A new DEM method is presented that is reasonably fast, simple in concept, and simple to implement. It performs well on tests involving model DEMs and synthetic data based on the AIA/SDO instrument. In particular, the correlation between the model input DEMs and SITES inversions is excellent for a broad range of coronal temperatures. SITES performs less well on very narrow DEM peaks, and performs very poorly for temperatures below \({\approx\,} 0.5~\mbox{MK}\). This weakness is likely due to the limitations of the AIA/SDO instrumental temperature response curves rather than the SITES inversion itself, since other inversion methods show the same failing.

Applied to a set of AIA/SDO observations of the full-disk corona, SITES gives sensible values of emission measure as a function of temperature. Fractional emission measure is introduced as a simple yet powerful method to visualize DEM results within images, enabling straightforward comparison of different temperature regimes between regions.

The computational speed of the method compares well with most methods, but cannot compete with the sparse matrix approach of Cheung et al. (2015). However, the main advantages of SITES is its simplicity of concept and application, and its non-subjectiveness. Equations 4 and 5 form the core of the iterative procedure and are simple to implement. The results of any DEM inversion method are subject to choices of the fitting parameters. In the case of SITES, there is only one of the parameters which affects the result – the width of the smoothing kernel. Thus the method is relatively non-subjective.

The incentive for developing the method is to analyze large datasets, thus enabling large-scale studies of coronal changes over long time-scales using AIA/SDO. The method has therefore not been tested on flare-like temperatures. Reliable studies of such high temperatures need measurements by other instruments, possibly in combination with AIA/SDO. Given a set of temperature response functions and error estimates, the method presented here should work reliably – this will be investigated in the near future.

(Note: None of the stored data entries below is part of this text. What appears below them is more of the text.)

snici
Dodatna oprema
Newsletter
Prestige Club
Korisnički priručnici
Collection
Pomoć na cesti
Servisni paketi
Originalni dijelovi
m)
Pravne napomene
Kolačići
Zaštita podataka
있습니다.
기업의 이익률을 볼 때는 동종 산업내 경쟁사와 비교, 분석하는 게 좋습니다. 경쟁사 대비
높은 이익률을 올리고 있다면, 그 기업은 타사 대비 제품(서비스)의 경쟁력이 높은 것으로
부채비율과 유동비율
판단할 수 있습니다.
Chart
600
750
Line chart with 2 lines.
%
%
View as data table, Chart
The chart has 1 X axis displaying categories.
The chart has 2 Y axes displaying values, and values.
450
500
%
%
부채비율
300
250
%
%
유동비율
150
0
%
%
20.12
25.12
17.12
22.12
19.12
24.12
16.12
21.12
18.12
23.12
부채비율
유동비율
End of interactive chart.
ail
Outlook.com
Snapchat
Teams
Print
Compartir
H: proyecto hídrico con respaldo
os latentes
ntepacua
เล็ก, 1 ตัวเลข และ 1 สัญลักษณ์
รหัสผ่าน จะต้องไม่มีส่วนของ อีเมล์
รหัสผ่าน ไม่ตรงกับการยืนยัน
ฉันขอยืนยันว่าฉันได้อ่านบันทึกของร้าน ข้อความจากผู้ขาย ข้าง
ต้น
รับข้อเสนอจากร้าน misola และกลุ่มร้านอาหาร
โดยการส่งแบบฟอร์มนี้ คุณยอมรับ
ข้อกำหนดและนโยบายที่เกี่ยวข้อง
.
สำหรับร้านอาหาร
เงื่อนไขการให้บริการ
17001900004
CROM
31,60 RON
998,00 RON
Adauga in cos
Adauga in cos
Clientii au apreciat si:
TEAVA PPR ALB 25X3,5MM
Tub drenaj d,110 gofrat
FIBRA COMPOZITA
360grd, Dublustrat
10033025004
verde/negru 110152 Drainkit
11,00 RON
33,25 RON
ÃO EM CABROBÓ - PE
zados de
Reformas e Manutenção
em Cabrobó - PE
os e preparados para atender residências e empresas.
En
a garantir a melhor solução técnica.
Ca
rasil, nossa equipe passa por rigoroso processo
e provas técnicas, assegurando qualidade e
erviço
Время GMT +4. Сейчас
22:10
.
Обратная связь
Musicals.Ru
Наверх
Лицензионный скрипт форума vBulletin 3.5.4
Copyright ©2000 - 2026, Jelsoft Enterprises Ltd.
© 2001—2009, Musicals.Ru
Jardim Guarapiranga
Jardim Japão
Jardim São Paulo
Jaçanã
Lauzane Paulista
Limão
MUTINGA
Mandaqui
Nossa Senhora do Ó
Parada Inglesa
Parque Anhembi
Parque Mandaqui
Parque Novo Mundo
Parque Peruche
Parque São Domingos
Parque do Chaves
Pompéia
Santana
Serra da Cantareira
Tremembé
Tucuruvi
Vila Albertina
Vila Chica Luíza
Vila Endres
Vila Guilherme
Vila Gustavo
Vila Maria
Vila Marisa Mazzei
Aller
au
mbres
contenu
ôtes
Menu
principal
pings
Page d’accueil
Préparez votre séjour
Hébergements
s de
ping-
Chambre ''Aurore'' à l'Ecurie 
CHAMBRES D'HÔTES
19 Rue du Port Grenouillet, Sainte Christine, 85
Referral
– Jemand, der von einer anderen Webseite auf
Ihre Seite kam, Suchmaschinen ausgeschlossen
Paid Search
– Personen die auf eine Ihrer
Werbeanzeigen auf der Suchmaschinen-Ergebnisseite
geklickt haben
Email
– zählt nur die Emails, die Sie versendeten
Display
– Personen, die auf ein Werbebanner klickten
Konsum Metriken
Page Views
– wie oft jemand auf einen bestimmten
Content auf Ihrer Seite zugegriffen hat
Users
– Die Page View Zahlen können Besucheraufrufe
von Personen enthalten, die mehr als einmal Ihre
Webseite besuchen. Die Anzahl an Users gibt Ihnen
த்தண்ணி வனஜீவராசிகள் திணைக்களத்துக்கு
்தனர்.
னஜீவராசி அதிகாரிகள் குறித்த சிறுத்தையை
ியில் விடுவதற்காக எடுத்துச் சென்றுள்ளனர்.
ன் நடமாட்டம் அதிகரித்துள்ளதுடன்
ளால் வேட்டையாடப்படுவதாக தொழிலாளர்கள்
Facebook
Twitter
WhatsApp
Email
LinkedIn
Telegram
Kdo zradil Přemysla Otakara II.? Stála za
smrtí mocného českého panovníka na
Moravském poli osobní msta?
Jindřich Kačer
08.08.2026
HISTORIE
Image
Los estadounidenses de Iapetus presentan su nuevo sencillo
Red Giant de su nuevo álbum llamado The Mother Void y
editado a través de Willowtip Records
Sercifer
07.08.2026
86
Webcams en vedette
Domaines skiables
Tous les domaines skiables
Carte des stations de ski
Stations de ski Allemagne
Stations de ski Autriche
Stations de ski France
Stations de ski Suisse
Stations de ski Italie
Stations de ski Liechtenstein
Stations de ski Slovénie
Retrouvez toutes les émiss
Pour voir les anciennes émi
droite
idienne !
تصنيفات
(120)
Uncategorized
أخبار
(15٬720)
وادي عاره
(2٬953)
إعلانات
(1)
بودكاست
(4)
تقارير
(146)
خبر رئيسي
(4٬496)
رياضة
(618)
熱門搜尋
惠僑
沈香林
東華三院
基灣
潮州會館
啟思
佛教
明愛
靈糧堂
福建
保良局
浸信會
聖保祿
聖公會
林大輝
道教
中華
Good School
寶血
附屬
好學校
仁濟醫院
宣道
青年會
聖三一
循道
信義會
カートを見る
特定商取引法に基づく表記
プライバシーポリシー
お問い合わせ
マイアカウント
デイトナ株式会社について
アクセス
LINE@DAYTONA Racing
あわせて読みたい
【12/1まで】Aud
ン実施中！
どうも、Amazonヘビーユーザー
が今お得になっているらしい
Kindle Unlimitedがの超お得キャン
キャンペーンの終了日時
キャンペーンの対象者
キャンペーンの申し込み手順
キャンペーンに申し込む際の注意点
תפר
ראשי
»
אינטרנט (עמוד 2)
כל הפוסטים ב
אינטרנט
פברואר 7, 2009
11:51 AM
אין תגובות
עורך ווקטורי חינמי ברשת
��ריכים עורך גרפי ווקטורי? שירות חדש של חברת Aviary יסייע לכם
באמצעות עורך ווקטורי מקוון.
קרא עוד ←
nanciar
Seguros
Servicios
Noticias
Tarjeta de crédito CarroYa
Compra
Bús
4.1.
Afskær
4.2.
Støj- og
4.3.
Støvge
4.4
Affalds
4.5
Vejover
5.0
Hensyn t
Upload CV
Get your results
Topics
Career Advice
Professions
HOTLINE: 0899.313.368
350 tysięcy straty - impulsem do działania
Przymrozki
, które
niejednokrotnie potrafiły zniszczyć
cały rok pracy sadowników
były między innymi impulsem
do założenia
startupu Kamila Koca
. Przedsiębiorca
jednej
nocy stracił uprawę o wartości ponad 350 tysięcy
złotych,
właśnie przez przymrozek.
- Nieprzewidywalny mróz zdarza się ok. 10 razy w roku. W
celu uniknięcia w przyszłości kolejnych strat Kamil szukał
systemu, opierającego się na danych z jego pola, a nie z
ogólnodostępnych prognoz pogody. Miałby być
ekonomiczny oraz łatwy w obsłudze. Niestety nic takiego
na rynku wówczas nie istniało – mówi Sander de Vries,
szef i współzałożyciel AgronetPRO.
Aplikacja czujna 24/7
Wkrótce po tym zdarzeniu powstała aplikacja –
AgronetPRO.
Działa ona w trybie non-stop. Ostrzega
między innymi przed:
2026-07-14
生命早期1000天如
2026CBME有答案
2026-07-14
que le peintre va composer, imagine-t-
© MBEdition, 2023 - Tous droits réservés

Future work by the authors (paper in preparation) involves a gridding method that may be used with any DEM inversion method to increase computational efficiency by one or two orders of magnitude. This will enable rapid processing of large datasets for AIA/SDO and other current or future instruments. The software for the DEM fitting method of this paper, plus the FEM visualization method, written in IDL, is available by email request to the authors.